Sussistono altri due motivi per cui lo spettacolo è da considerare con estremo interesse: l’apporto scenografico e musicale. Nel primo elemento, supervisionato da Antal Csaba, ri-subentra il concetto di ‘didattico’ in cui la scenografia viene intesa come essenzialista al fine di ricordare allo spettatore che sta assistendo ad una finzione. Antal, infatti, con una scena unica edifica la Chicago underground (dietro la quale c’è soltanto lo spazio ‘dietro le quinte’) costruita attraverso le casse dei cavoli, simbolo del potere, poste l’una sopra all’altra; un’ovvia figurazione dei ‘sotterranei’ inganni dei protagonisti nell’organizzare l’ascesa al potere di Arturo attraverso la corruzione del trust dei cavoli e la menzogna (in riferimento alla scena dell’incendio ai magazzini di verdure, allegoria del Reichstag, la cui colpa viene attribuita a Fish; quest’ultimo interpretato da Nicola Bortolotti).
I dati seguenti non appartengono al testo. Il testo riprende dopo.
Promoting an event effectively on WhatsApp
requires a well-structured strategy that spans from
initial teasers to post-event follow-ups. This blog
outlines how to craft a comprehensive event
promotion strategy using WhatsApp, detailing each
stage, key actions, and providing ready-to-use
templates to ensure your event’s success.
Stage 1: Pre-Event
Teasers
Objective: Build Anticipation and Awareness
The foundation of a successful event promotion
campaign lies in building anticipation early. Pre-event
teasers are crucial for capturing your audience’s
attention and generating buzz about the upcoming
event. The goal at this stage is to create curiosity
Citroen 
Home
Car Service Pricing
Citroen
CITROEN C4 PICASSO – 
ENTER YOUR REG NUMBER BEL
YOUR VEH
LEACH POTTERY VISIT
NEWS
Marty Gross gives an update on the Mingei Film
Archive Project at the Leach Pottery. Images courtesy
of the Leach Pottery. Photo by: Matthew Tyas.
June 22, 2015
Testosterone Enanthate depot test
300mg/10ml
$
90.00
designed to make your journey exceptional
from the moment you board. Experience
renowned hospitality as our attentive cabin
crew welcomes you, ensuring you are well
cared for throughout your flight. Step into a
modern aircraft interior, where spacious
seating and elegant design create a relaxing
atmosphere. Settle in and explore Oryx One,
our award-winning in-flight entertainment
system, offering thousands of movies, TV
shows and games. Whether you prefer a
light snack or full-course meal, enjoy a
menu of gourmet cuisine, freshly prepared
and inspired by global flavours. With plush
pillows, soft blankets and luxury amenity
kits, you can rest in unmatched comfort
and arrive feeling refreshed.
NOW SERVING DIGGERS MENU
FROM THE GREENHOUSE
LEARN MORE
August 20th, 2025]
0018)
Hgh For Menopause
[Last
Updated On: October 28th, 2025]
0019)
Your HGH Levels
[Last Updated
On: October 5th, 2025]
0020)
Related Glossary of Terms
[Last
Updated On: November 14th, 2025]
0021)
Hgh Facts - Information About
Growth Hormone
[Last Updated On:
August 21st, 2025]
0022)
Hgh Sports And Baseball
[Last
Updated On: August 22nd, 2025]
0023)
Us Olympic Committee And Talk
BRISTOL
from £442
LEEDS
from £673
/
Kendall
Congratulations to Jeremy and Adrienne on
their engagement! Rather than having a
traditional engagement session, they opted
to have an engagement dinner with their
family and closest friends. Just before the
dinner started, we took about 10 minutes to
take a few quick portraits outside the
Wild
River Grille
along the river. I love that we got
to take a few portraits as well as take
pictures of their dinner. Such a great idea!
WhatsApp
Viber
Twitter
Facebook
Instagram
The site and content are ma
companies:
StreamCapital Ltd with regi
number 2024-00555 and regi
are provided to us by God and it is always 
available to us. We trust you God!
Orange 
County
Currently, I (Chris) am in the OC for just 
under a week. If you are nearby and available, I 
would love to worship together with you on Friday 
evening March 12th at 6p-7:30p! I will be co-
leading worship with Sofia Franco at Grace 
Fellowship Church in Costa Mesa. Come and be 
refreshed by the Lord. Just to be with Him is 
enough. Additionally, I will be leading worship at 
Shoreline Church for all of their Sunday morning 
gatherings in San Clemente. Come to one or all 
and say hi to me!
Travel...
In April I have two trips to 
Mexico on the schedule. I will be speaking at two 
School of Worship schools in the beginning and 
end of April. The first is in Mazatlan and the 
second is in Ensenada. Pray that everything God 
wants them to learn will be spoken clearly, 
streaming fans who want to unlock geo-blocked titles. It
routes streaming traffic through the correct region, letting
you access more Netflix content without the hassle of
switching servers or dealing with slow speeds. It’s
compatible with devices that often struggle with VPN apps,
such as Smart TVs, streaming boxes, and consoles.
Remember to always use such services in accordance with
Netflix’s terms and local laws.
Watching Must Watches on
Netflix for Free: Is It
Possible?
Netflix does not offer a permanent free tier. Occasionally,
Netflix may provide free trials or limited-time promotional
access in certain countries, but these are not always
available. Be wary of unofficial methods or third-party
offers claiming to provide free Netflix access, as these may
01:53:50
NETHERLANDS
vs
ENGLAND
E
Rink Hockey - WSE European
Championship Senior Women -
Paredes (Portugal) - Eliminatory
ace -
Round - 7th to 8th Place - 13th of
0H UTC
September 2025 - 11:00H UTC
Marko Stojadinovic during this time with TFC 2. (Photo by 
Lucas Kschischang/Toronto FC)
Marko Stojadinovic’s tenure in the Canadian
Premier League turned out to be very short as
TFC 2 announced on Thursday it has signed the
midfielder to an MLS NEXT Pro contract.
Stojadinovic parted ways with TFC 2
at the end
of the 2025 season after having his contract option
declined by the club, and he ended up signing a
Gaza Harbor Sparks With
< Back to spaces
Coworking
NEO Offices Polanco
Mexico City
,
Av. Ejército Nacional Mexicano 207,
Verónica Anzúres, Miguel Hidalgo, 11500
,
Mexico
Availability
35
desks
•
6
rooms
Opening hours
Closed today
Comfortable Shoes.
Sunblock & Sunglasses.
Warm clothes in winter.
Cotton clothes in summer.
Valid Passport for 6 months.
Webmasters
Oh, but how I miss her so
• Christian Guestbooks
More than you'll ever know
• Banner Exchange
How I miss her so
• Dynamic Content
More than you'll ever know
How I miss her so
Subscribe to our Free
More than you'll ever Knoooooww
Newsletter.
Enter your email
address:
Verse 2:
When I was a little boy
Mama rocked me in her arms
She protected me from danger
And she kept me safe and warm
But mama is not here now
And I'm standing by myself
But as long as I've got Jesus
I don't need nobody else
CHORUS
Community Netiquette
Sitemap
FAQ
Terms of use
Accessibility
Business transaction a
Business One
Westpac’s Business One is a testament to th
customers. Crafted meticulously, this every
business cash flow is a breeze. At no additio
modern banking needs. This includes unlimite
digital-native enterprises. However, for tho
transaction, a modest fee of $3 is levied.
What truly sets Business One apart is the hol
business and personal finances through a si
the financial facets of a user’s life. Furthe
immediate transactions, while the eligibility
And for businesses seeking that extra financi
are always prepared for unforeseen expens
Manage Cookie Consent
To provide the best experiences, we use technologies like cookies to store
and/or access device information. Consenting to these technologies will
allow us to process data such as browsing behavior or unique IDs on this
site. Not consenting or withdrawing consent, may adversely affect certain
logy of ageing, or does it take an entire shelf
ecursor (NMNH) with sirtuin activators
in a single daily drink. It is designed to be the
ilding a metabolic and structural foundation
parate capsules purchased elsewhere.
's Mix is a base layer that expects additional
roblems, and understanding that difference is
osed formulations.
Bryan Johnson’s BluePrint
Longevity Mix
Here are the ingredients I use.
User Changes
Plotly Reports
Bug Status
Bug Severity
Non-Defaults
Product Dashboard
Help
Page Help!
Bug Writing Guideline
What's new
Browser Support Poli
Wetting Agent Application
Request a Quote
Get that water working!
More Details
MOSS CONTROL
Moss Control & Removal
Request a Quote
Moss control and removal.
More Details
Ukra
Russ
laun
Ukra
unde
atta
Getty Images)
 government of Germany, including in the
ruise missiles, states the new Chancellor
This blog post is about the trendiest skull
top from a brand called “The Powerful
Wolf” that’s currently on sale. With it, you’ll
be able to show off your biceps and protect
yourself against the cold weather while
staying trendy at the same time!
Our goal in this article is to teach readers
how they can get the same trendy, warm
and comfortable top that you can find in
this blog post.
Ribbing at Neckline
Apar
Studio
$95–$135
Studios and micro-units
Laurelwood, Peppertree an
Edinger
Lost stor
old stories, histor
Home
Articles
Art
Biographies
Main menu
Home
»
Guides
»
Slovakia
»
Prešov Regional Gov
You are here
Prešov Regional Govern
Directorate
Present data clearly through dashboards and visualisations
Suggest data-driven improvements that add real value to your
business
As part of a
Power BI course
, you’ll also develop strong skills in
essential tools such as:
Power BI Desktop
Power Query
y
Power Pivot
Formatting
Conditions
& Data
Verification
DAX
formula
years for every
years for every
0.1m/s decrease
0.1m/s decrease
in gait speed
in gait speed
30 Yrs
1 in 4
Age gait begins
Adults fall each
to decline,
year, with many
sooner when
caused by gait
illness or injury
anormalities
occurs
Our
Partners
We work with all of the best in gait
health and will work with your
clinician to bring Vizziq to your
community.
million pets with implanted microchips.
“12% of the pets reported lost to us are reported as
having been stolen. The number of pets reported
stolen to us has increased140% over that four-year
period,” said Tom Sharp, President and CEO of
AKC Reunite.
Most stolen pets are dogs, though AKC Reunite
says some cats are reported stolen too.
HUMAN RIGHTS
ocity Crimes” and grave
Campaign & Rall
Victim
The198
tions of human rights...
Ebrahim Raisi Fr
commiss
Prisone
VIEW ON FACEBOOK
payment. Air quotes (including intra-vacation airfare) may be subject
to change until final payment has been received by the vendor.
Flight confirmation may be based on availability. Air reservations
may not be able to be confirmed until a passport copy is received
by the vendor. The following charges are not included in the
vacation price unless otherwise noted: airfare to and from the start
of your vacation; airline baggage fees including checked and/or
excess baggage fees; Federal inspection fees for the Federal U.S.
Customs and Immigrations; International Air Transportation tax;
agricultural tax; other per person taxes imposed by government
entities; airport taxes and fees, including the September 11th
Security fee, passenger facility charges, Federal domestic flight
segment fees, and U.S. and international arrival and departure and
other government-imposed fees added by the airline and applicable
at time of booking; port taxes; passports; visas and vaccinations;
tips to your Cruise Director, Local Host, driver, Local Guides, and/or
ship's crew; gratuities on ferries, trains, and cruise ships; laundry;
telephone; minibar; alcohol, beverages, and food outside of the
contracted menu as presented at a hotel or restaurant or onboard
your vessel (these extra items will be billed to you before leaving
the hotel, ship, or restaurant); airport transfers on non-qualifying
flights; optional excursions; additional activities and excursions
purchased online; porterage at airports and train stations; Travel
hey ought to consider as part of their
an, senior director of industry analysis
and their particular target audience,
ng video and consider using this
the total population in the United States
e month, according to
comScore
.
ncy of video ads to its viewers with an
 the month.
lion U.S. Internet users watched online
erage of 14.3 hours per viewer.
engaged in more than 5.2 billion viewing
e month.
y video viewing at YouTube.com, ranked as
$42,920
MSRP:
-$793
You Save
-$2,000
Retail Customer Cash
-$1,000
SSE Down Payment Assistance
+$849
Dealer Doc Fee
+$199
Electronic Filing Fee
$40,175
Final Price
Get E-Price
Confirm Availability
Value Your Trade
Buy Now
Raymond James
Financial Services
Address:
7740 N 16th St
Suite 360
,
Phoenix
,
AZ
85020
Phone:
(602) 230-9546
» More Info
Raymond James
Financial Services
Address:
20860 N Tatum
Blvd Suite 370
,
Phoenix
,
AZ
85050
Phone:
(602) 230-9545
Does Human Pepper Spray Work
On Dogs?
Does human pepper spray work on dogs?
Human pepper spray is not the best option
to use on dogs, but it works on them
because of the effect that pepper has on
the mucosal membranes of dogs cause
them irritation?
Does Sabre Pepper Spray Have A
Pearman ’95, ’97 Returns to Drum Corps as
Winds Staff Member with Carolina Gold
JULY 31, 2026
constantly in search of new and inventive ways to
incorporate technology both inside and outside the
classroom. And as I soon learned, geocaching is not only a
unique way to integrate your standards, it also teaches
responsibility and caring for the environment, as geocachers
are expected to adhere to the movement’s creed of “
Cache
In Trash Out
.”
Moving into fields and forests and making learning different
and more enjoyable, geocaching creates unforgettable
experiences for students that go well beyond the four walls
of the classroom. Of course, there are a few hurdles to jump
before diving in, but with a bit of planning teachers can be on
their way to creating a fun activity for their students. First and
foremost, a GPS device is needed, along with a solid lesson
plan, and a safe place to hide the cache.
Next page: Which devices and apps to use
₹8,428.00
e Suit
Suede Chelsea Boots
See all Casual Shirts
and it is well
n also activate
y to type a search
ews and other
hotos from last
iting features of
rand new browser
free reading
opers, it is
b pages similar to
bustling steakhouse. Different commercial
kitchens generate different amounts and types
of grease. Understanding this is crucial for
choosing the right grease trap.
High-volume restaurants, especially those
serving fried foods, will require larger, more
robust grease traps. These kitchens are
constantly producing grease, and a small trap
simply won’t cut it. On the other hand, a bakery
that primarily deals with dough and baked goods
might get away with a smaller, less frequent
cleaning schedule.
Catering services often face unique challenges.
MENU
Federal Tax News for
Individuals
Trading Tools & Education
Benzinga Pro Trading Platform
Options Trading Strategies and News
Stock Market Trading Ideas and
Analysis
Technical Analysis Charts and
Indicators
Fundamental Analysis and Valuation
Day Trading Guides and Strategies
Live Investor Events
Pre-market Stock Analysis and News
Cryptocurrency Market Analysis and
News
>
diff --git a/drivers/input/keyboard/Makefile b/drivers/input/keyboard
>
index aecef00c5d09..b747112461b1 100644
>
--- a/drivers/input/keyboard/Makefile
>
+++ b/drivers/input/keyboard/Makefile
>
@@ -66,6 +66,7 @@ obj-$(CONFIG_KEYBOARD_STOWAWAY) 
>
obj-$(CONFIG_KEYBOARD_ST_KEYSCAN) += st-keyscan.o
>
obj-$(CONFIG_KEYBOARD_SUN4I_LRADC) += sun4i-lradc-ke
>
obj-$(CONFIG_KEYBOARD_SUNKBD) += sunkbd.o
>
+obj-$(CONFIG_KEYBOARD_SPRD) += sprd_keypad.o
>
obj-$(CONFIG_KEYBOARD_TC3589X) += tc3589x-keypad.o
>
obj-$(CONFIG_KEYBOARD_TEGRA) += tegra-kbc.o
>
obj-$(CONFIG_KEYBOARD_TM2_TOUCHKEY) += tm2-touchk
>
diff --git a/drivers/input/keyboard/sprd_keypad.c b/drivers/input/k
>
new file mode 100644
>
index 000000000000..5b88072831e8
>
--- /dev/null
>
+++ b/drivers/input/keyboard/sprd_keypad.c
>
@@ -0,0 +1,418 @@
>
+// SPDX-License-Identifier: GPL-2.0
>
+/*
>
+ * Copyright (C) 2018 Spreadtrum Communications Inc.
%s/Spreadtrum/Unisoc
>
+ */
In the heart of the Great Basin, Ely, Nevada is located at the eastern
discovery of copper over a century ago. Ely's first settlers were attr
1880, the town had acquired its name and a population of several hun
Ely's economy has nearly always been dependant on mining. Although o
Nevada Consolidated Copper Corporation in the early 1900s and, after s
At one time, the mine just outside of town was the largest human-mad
L’aspetto musicale, invece, oltre a conservare la sua funzione originaria di frammentazione delle scene (sempre in merito all’effetto dello straniamento) presenta un aspetto decisamente cabarettistico. Alcuni brani, infatti, provengono proprio da quel mondo al fine di dare al pubblico non solo una visione effettiva di quell’epoca, ma anche un’ottica ulteriormente parodistica che mantenga, però, l’atmosfera di terrore (in riferimento alla scena dell’apparizione del fantasma di Roma in abiti burlesque). Molte canzoni, invece, sono state prese da altre messe in scena brechtiane (Jenny dei pirati da L’opera da tre soldi, 1928) riformulandole secondo un’ottica critico-parodica nei confronti del nazismo. Il perché di tale scelta ‘artistica’ è molto semplice: nonostante l’opera sia incompleta e priva di molte indicazioni sceniche e musicali (a eccezione de La canzone della calce di Hans-Dieter Hosalla, eseguita durante l’intervallo nel foyer del teatro; l’unico brano realmente scritto per questa edizione), pare che Brecht, in funzione all’epoca in cui si trovava, avesse riformulato alcuni suoi brani per inserirli nelle repliche di alcuni spettacoli. In tal senso subentra il lavoro ‘musicale’ di Micheletti, Longhi e Olimpia Greco (fisarmonica e arrangiamenti): la scelta di varie canzoni brechtiane (appartenenti a vari compositori/collaboratori di Brecht; Kurt Weill su tutti) che ben si ‘sposassero’ con le didascalie del libretto. L’apporto di Micheletti e Greco, unito a quello di Guanciale, non ha riguardato solo la ricerca dei brani, ma anche l’esecuzione degli stessi, in scena, con sassofono, fisarmonica e banjo.
In conclusione: La resistibile ascesa di Arturo Ui diretta da Claudio Longhi è uno spettacolo che dimostra di essere all’altezza di qualsiasi aspettativa.